▶ _Goal_:
Report how many lines of the records below contain the string "middle". Reply with the number alone.
-- start --
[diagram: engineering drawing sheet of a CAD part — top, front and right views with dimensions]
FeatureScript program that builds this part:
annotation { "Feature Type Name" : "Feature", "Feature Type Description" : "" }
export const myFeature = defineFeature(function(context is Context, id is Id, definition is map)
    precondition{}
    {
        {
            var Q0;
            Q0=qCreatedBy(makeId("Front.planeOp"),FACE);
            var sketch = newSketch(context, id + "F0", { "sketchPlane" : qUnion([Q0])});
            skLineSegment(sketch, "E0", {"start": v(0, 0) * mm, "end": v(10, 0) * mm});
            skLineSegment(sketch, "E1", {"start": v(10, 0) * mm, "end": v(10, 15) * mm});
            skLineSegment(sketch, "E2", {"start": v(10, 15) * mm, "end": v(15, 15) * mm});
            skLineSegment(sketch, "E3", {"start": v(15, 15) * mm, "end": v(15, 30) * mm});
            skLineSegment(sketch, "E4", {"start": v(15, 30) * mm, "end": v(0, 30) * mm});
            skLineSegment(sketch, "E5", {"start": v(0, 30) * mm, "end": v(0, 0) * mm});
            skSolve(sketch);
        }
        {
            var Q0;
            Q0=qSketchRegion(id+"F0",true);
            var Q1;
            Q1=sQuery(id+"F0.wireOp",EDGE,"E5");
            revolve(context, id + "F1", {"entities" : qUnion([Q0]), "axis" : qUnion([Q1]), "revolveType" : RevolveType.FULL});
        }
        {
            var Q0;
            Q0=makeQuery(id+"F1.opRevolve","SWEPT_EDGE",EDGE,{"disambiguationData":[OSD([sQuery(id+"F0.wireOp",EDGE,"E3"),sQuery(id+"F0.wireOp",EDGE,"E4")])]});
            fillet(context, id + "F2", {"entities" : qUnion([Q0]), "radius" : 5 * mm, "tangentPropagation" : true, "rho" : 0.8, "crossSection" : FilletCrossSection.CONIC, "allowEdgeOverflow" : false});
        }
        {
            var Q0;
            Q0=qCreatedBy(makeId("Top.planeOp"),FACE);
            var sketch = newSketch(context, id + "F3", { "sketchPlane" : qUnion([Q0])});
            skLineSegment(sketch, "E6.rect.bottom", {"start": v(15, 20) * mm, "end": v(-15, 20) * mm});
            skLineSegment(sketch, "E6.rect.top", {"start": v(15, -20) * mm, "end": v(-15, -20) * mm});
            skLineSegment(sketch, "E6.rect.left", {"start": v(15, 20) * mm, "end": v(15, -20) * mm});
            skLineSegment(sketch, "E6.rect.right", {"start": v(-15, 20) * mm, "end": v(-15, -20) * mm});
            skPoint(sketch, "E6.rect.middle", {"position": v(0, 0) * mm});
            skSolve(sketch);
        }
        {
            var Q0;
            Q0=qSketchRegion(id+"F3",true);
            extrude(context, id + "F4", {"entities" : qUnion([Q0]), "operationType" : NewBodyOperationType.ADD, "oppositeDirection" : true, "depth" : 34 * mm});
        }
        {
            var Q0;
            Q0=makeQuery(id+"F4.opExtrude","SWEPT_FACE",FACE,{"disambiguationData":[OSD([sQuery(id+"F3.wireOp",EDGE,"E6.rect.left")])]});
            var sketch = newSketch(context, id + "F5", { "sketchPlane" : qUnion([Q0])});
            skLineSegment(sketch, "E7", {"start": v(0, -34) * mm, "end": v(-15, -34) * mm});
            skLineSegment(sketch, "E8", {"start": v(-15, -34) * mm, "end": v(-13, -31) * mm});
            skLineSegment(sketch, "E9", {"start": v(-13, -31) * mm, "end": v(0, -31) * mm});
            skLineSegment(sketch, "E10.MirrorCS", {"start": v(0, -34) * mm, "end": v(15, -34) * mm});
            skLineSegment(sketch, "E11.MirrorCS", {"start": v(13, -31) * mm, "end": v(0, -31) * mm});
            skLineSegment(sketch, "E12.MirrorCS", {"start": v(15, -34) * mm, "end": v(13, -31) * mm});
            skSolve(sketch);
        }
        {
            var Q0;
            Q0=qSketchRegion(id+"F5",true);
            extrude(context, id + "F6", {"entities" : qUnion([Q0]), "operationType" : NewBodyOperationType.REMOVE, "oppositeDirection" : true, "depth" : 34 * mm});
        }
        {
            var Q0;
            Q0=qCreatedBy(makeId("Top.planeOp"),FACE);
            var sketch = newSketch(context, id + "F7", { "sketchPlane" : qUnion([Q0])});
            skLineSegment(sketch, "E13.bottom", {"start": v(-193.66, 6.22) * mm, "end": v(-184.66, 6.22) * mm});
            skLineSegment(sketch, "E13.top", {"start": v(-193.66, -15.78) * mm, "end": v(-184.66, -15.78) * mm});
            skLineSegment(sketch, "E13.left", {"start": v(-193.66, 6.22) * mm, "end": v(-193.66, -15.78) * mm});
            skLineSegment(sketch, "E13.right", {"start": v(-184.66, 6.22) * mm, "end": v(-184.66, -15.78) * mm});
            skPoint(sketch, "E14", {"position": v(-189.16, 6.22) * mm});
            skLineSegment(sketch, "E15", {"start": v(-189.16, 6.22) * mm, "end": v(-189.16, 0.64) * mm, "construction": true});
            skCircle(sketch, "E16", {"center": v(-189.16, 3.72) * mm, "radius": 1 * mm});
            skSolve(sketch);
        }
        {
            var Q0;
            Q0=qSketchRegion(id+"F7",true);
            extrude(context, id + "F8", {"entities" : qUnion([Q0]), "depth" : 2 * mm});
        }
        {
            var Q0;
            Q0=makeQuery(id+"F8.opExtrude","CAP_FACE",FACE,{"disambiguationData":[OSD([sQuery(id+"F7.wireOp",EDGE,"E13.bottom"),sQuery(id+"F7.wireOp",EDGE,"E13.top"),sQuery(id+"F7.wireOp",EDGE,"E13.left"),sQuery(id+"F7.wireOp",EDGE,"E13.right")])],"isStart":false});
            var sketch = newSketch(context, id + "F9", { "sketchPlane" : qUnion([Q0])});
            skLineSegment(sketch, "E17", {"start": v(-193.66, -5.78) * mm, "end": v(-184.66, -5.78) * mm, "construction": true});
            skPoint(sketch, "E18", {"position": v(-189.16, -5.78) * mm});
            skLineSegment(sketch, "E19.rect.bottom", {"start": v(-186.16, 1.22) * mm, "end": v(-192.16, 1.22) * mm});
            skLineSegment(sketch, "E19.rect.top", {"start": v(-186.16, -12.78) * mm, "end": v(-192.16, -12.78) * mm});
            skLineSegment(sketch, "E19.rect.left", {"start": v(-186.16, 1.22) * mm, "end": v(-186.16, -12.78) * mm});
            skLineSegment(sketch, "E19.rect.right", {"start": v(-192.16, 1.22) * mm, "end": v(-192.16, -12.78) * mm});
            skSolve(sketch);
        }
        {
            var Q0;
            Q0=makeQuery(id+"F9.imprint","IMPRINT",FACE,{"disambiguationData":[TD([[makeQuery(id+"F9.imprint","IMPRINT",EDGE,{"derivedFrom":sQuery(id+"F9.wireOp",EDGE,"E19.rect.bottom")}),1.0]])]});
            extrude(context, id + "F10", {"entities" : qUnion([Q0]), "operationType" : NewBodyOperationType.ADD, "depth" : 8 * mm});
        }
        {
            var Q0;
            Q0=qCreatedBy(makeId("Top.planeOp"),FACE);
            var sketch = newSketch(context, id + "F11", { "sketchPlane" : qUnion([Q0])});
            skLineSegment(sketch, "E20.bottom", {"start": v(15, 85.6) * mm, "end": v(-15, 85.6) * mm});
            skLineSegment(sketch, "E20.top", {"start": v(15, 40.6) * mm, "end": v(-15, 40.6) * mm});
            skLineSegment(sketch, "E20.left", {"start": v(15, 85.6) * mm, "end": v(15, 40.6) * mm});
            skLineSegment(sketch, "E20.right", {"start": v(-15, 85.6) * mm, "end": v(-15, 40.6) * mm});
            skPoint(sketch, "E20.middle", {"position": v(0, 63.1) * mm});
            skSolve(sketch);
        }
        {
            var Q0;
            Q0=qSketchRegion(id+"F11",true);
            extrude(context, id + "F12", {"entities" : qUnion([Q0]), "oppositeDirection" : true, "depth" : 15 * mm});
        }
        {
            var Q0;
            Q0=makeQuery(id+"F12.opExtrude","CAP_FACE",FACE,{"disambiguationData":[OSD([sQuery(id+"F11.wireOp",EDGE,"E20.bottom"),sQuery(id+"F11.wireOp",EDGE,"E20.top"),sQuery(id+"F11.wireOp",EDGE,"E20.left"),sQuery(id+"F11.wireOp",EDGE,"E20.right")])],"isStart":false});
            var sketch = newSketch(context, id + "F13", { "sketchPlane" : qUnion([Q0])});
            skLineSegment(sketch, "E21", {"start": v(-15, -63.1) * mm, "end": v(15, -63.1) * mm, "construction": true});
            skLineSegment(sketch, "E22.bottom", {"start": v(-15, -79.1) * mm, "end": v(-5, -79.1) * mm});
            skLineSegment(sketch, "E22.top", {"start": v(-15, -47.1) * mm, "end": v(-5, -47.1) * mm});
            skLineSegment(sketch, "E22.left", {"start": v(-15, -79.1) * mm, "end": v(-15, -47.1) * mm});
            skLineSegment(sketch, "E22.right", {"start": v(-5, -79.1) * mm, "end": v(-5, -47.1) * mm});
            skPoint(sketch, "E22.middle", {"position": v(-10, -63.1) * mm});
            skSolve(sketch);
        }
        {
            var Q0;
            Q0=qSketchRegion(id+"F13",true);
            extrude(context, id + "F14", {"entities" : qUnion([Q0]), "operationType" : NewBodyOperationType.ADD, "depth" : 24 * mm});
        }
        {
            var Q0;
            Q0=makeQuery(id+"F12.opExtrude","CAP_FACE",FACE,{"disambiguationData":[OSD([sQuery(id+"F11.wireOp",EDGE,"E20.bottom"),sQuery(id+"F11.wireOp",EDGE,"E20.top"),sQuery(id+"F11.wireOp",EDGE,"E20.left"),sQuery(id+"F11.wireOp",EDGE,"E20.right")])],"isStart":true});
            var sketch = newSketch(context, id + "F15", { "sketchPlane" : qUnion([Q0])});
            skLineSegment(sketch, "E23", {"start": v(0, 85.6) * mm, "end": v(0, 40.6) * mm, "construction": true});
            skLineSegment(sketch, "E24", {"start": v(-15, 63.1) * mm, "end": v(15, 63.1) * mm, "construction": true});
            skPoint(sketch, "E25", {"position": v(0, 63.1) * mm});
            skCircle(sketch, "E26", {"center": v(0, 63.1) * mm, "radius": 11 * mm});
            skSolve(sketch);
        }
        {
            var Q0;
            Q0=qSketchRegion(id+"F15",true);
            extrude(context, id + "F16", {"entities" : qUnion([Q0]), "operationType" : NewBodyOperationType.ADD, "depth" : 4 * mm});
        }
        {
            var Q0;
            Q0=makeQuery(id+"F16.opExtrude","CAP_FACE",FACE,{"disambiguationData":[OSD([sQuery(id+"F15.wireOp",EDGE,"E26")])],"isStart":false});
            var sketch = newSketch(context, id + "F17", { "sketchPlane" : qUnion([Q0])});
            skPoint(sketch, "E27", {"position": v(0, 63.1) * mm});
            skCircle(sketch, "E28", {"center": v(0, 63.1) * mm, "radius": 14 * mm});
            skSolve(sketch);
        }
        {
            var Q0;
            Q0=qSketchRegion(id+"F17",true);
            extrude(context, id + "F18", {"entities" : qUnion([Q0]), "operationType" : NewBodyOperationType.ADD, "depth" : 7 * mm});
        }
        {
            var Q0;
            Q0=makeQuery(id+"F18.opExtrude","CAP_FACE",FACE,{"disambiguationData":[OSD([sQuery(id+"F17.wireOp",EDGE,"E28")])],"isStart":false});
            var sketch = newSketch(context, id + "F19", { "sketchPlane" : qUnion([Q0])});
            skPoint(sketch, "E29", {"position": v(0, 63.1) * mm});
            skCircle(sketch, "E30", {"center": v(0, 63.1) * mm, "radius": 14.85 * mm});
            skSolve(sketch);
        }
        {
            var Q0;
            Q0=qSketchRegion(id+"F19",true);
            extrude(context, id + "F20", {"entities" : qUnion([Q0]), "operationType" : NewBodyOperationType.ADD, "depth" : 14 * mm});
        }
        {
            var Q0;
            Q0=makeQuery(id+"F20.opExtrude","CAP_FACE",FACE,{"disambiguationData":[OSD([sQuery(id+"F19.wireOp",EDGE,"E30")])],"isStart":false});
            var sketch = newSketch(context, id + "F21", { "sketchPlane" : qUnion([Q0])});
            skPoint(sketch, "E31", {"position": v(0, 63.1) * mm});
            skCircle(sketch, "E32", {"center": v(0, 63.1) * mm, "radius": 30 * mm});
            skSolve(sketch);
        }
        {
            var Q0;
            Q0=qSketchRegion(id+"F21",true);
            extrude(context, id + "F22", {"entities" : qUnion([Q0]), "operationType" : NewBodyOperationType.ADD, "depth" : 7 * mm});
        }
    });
-- end --
▶ _Result for this task_:
3